For mine operators looking to improve existing fleets, Cat now has retrofit kits for some technologies and improvements found on its newer trucks, such as extended brake-life materials, LED light kits and certain safety features, including one for working at height. “The working-at-height retrofit kits allow the miners to install tie-off points on the truck,” Singh said. “These tie-off points have become especially popular with mechanics working on the 400-ton Cat 797s in Canada.”

An improved fuel map feature for haul trucks lets miners use the engine and power train software to determine optimum fuel consumption in a given haul cycle. “We have been able to work with miners to improve fuel consumption by 6% to 12%,” Singh said.

Not all of its attention has been focused on existing-fleet improvements, however. After its acquisition of Bucyrus in 2011, Cat saw an opportunity to provide an option for customers who were interested in 320-ton-capacity trucks.

“We still believe that, in many applications, the 250-ton-capacity Cat 793 truck still delivers the best cost per ton, but some customers have asked for a 320-ton option,” Singh said.
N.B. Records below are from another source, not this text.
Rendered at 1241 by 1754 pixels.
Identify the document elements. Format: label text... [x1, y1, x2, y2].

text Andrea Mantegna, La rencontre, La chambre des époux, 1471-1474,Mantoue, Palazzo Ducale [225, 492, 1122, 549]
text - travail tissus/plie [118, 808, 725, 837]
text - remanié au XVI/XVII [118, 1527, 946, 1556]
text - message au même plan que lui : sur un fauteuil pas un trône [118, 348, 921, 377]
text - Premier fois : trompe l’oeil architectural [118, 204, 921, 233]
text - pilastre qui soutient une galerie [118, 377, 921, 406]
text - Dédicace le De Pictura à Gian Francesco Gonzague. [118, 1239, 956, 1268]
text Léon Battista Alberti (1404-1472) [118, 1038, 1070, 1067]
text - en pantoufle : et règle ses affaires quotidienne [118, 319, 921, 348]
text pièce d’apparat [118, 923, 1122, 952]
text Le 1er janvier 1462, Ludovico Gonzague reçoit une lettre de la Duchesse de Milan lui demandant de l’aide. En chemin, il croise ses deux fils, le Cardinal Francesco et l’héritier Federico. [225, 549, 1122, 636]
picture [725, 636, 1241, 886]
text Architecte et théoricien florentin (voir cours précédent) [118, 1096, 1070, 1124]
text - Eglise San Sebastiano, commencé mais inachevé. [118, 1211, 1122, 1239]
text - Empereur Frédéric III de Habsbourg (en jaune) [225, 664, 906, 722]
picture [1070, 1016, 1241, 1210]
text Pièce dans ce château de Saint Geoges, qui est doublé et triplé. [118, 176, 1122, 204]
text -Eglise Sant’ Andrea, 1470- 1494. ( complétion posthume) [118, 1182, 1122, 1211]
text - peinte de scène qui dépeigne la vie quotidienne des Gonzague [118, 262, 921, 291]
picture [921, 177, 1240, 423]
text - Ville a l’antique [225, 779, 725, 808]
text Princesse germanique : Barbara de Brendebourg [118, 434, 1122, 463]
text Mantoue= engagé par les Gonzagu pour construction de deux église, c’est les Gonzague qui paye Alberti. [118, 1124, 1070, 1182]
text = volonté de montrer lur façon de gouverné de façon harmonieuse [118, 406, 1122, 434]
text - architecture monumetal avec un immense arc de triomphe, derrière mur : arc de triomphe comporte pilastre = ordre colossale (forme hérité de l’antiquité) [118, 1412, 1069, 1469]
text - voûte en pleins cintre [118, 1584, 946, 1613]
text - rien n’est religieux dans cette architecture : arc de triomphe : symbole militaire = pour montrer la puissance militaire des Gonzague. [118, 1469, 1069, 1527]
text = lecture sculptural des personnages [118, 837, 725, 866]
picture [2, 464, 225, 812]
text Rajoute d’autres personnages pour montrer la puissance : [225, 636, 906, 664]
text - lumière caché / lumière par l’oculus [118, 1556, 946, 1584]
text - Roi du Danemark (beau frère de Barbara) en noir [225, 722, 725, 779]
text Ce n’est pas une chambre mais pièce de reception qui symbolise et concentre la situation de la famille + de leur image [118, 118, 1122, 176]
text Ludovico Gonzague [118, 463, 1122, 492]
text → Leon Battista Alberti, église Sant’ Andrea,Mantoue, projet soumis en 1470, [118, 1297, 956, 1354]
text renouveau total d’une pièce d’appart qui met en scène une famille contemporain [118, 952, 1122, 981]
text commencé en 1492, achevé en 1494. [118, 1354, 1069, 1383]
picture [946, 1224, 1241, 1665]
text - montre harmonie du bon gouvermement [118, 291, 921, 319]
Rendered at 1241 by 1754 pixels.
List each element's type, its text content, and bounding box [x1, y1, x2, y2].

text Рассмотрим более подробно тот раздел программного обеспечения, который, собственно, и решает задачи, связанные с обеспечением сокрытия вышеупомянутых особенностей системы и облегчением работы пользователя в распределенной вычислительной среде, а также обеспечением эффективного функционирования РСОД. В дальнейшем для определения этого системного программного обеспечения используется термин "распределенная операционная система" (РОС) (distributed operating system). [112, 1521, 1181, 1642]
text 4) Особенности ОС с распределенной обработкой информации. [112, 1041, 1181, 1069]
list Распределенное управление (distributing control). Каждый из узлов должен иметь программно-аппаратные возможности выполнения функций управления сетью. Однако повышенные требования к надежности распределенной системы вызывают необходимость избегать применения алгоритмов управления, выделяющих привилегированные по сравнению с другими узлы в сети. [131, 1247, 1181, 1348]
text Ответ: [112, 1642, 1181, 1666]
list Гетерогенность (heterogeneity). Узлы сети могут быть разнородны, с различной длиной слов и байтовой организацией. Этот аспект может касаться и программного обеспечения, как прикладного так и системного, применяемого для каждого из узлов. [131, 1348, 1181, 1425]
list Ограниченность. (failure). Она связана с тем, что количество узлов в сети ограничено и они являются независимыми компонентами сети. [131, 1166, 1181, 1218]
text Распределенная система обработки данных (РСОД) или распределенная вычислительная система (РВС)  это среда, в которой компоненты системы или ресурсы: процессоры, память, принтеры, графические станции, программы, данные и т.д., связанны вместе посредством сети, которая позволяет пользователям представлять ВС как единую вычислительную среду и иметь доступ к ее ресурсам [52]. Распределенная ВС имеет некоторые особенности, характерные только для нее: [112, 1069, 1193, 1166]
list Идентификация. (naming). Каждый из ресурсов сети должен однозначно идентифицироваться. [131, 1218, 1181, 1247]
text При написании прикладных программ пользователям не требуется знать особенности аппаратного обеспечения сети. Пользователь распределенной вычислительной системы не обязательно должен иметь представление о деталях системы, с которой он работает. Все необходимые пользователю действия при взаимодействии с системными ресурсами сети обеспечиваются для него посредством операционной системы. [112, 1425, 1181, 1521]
In 2012, Cat launched the 320-ton Unit Rig MT5300. “We have been testing it since early 2013,” Singh said. “We have demonstrated very competitive cost per ton in studies at two different mine sites.”

Cat will commercially launch the MT5300 in 2016 as the 794 AC. The new Cat nomenclature identifies the truck as sized between the 793 and the 795. “We are launching it in a controlled way at targeted sites as a 320-ton Cat 794 AC mining truck,” Singh said.

The new truck is Caterpillar designed and fully integrated in the company’s manufacturing and product support system. It is manufactured in Decatur, Illinois, USA, where all Cat large mining trucks are built. “It has passed through the same quality and testing procedures as the other Cat trucks in Decatur,” Singh said.

In many ways, the 794AC’s design is similar to that of the 345-ton Cat 795F. “This gives the customer more confidence in the power train and engine performance,” Singh said. “The 795 electric-drive power train now has more than 2.5 million hours…Some 795s have achieved more than 8,000 hours operating time in a single calendar year. The 794 leverages all of the positive benefits the 795 has brought into the Cat network.”

Cat isn’t alone in providing additional electric-drive options for its customers. Hitachi recently introduced two new models—the 200-ton EH3500AC-3 and the 240-ton EH4000AC-3—both equipped with an advanced AC-drive system developed by Hitachi. The company said it coupled the AC-drive system, which has a load-responsive IGBT inverter, with drive control software to better control travel motor speed and torque. The Hitachi drive-control system aims to achieve higher drive control performance by reducing tire slippage on acceleration and tire lockup during braking, and preventing chassis oscillation in a front-rear direction and tire skid while steering.

“This is a fully integrated truck from the drive to the frame,” Mace said. “We do not need to rely on another company’s technology. The slippage control on these AC-3 units prevent over-steering or drifting. The drive controls the pitch, eliminating that rebounding effect from an oscillating chassis. The anti-skid feature prevents over-steering on turns.”

Hitachi has not overlooked safety. At MINExpo 2012, the company introduced the SkyAngle feature giving the operator 360° vision around the truck. “We are currently working on an object detection feature that will be integrated into that system,” Mace said. Hitachi is also working on a collision avoidance system, which will be incorporated into its autonomous haulage system (AHS).


Mace mentioned that Hitachi engineers are working with Wenco to improve scheduling systems. “Many of these systems were geared toward larger operations and we’re hoping to scale that down for smaller operators,” Mace said.

Mace also said that Hitachi is looking to incorporate some of the popular technology from its smaller trucks into the larger trucks. As an example, he referred to maintenance access points where Hitachi has moved from vertical ladders to stairways with open access. “The cabs are being redesigned with LCD monitors replacing the traditional gauges and dials,” Mace said. Looking toward the future, Mace said Hitachi will connect both mechanical and electric drive trucks to Hitachi’s global eService.